Excerpted text.
Segment Open

- Cover of Stalker #1 by Steve Ditko.

Publication information
- Publisher: DC Comics
- First appearance: Stalker #1 (June/July 1975)
- Created by: Paul Levitz (writer) Steve Ditko (artist)

In-story information
- Alter ego: Elpis
- Abilities: Superhuman strength, senses and speed, various mystical abilities, expert fencer

= Stalker (DC Comics) =

Stalker is a fictional antihero and swords and sorcery character published by DC Comics. The character, created by Paul Levitz and Steve Ditko, debuted in Stalker #1 (June/July 1975). The art in all four issues of Stalker was handled by the team of Ditko (pencils) and Wally Wood (inks).

An original incarnation of the Stalker appears in Batman Beyond, voiced by Carl Lumbly.

==Publication history==
The Stalker title lasted four issues (July 1975 to Jan. 1976) before it was cancelled by DC.

When discussing the creation of the character, Levitz recalled: "Carmine had literally had stuck his head in and said, 'Joe, I need two more sword and sorcery books. One's coming out in January, you're two months late on it, and one's out in February, you're only one month late on it'. 'I may be getting the months wrong but I think that's about what it was'. He walks out and I say, 'I could write one, you know. I like sword and sorcery, I can try that, Joe'. And Joe said, 'All right, come in with something tomorrow'. I went home and I channeled my best Michael Moorcock and came up with Stalker. He handed it to Ditko, who needed work. And I'm just… amazed".

Levitz elaborated that inspiration for Stalker was Michael Moorcock's Eternal Champion series.

==Fictional character biography==
A young warrior seeking immortality and power challenges and defeats the Demon Lord Dgrth, winning immortality but losing his soul. The young warrior, now known as Stalker the Soulless, begins a quest to regain his lost soul. However, the more he traveled the greater his power grew, and the more he physically resembled Dgrth. Stalker eventually fights his way to the demon god in the depths of that dimension's netherworld, and defeats him, only to discover that the deity has already used up the energies of the traded soul. The only way to get his soul back would be to end the existence of that dimension's supreme deity, a solution which could only occur after the abolishment of all war.

Segment Closed

Stored data:

Segment Open

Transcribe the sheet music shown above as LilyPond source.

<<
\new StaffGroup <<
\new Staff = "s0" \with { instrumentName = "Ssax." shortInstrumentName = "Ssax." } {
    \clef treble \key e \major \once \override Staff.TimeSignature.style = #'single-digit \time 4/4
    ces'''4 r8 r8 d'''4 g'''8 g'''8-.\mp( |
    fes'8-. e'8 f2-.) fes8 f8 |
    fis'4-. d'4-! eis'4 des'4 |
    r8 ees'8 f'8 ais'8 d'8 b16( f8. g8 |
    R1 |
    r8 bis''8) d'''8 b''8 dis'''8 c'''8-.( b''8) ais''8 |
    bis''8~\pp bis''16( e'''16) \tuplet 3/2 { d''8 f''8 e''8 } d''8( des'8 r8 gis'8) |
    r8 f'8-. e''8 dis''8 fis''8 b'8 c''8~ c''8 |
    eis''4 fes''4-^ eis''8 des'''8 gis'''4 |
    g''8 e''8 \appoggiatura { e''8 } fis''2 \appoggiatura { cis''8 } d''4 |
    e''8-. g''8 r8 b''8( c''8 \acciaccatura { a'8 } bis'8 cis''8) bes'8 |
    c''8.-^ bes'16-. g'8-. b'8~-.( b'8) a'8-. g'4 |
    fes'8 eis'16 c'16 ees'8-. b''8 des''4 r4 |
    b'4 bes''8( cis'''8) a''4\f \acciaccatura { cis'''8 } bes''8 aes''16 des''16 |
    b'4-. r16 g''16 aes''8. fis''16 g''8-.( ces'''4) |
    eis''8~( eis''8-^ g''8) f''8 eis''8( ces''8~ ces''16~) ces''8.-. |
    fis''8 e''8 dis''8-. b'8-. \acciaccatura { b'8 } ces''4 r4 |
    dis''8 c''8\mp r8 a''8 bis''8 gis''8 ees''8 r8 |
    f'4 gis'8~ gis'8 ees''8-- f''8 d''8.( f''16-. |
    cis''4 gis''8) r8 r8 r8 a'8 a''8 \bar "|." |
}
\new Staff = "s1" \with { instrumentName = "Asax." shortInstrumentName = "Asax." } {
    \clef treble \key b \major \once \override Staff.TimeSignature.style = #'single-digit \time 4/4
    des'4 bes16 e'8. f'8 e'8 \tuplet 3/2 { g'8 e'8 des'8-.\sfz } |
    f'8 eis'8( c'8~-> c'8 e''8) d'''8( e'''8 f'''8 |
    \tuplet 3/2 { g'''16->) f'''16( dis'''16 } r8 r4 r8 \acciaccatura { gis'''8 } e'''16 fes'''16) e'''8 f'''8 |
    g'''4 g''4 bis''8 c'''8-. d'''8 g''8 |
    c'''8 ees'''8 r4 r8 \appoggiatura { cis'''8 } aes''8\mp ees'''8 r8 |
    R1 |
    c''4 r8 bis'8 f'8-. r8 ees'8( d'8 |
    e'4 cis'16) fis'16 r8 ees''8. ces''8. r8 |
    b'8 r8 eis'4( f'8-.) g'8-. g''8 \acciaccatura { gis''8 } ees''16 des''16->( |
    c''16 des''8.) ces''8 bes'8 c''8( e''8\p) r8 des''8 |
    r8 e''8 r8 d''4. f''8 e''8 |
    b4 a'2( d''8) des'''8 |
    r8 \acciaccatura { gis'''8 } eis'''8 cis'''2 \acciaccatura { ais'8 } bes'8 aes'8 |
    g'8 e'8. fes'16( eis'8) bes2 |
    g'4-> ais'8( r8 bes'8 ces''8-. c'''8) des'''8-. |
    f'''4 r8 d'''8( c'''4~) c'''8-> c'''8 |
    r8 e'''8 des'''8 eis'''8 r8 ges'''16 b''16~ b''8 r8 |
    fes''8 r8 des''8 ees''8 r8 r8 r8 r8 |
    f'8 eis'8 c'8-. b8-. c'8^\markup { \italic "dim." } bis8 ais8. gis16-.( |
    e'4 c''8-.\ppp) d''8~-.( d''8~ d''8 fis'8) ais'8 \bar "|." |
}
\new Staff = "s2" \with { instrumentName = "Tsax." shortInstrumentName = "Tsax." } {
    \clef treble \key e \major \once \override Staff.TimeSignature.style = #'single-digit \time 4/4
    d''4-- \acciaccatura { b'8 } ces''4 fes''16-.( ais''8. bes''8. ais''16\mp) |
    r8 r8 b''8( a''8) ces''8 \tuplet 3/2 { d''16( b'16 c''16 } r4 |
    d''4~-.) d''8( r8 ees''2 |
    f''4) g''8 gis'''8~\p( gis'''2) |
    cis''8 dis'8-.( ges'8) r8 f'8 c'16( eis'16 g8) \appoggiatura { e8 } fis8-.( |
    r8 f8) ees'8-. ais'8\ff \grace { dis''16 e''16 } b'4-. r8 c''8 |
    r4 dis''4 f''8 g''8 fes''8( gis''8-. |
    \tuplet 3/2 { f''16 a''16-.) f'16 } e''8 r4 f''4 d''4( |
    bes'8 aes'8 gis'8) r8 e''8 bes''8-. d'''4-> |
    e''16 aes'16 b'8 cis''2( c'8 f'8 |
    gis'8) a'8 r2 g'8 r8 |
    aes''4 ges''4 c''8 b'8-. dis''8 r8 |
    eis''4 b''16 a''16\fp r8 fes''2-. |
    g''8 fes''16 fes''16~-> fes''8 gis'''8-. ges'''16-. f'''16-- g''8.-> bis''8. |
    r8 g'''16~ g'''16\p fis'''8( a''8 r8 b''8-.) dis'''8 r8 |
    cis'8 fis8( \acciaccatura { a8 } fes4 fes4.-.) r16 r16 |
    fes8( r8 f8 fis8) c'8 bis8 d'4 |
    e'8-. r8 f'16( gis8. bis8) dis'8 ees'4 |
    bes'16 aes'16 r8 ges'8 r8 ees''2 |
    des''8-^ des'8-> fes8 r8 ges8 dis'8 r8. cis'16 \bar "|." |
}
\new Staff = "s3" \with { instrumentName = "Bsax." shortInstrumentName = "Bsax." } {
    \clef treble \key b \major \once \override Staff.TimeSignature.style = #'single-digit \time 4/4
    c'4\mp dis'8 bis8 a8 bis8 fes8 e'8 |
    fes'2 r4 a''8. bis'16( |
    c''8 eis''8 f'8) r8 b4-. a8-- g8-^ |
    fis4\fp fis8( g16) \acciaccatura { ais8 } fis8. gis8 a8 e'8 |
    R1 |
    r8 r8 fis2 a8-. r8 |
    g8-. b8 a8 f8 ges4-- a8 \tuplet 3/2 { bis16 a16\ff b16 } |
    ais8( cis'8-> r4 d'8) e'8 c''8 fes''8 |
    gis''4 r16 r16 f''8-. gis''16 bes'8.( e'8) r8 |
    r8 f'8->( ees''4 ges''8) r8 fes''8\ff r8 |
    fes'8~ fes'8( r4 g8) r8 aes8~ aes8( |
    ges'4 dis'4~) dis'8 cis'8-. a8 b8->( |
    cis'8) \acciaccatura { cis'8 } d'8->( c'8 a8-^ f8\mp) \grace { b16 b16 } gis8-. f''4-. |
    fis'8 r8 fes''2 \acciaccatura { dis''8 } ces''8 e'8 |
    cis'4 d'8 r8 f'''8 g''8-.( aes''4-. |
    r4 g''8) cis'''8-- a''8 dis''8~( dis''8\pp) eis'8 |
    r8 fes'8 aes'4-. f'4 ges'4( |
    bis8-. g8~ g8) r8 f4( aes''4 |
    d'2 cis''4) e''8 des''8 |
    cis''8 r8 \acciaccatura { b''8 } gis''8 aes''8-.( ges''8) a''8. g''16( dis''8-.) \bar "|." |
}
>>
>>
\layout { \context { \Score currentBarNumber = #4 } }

Segment Closed

Things to do.
1. In the text on the Stalker character, rewrite the part that opens with the words containing "In-story information" and closes with "cancelled by DC.", switching "four issues" to "six issues".
2. Based on the text on the Stalker character, answer yes or no to each statement below and quote the words that decide it.
(a) The character first appeared in Stalker #1, dated June/July 1975.
(b) Wally Wood did the pencils for all four issues of Stalker.
(c) Levitz named Michael Moorcock's Eternal Champion series as the inspiration for Stalker.
3. Answer these questions from the text on the Stalker character.
(a) Who voices the Stalker in Batman Beyond?
(b) Which Demon Lord does the young warrior challenge and defeat?
(c) Over what span of dates did the Stalker title run?

Results of the exercise.
1.
In-story information
- Alter ego: Elpis
- Abilities: Superhuman strength, senses and speed, various mystical abilities, expert fencer

= Stalker (DC Comics) =

Stalker is a fictional antihero and swords and sorcery character published by DC Comics. The character, created by Paul Levitz and Steve Ditko, debuted in Stalker #1 (June/July 1975). The art in all six issues of Stalker was handled by the team of Ditko (pencils) and Wally Wood (inks).

An original incarnation of the Stalker appears in Batman Beyond, voiced by Carl Lumbly.

==Publication history==
The Stalker title lasted six issues (July 1975 to Jan. 1976) before it was cancelled by DC.

2.
(a) Yes: "debuted in Stalker #1 (June/July 1975)"
(b) No: "the team of Ditko (pencils) and Wally Wood (inks)"
(c) Yes: "inspiration for Stalker was Michael Moorcock's Eternal Champion series"

3.
(a) Carl Lumbly
(b) Dgrth
(c) July 1975 to Jan. 1976